In recent years, numerous health care organizations, ranging from large health care systems such as the U.S. Veteran’s Administration to small private practices, have implemented strategies to improve diabetes care. Successful programs have published results showing improvement in important outcomes such as A1C measurements and blood pressure and lipid determinations as well as process measures such as provision of eye exams. Successful interventions have been focused at the level of health care professionals, delivery systems, and patients. Features of successful programs reported in the literature include:

• Improving health care professional education regarding the standards of care through formal and informal education programs.

• Delivery of DSME, which has been shown to increase adherence to standard of care.

• Adoption of practice guidelines, with participation of health care professionals in the process. Guidelines should be readily accessible at the point of service, such as on patient charts, in examining rooms, in “wallet or pocket cards,” on PDAs, or on office computer systems. Guidelines should begin with a summary of their major recommendations instructing health care professionals what to do and how to do it.

• Use of checklists that mirror guidelines have been successful at improving adherence to standards of care.

• System changes, such as provision of automated reminders to health care professionals and patients, reporting of process and outcome data to providers, and especially identification of patients at risk because of failure to achieve target values or a lack of reported values.

• Quality improvement programs combining Continuous Quality Improvement (CQI) or other cycles of analysis and intervention with provider performance data.

• Practice changes, such as clustering of dedicated diabetes visits into specific times within a primary care practice schedule and/or visits with multiple health care professionals on a single day and group visits.
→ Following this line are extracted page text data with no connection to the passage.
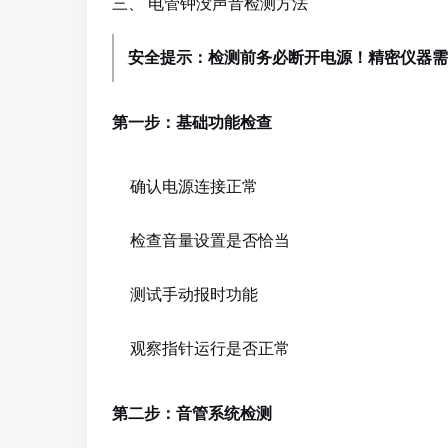
三、 电管钟没声音检测方法
安全提示：检测前务必断开电源！精密仪器需
第一步：基础功能检查
确认电源连接正常
检查音量设置是否恰当
测试手动报时功能
观察指针运行是否正常
第二步：音管系统检测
• Tracking systems either with an electronic medical record or patient registry have been helpful at increasing adherence to standards of care by prospectively identifying those requiring assessments and/or treatment modifications. They likely could have greater efficacy if they suggested specific therapeutic interventions to be considered for a particular patient at a particular point in time (Diabetes Care 26: 942–943, 2003).

• A variety of nonautomated systems such as mailing reminders to patients, chart stickers, and flow sheets have been useful to prompt both providers and patients.
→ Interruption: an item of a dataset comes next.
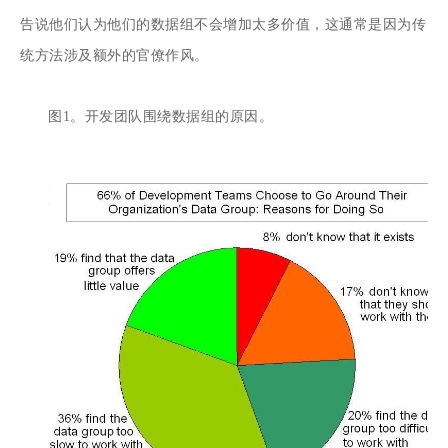
告说他们认为他们的数据组不会增加太多价值，这通常是因为传
统方法涉及额外的官僚作风。
图1。开发团队围绕数据组的原因。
• Availability of case or (preferably) care management services, usually by a nurse. Nurses, pharmacists, and other nonphysician health care professionals using detailed algorithms working under the supervision of physicians and/or nurse education calls have also been helpful. Similarly dietitians using MNT guidelines have been demonstrated to improve glycemic control.

• Availability and involvement of expert consultants, such as endocrinologists and diabetes educators.

Evidence suggests that these individual initiatives work best when provided as components of a multifactorial intervention. Therefore, it is difficult to assess the contribution of each component; however, it is clear that optimal diabetes management requires an organized, systematic approach and involvement of a coordinated team of health care professionals.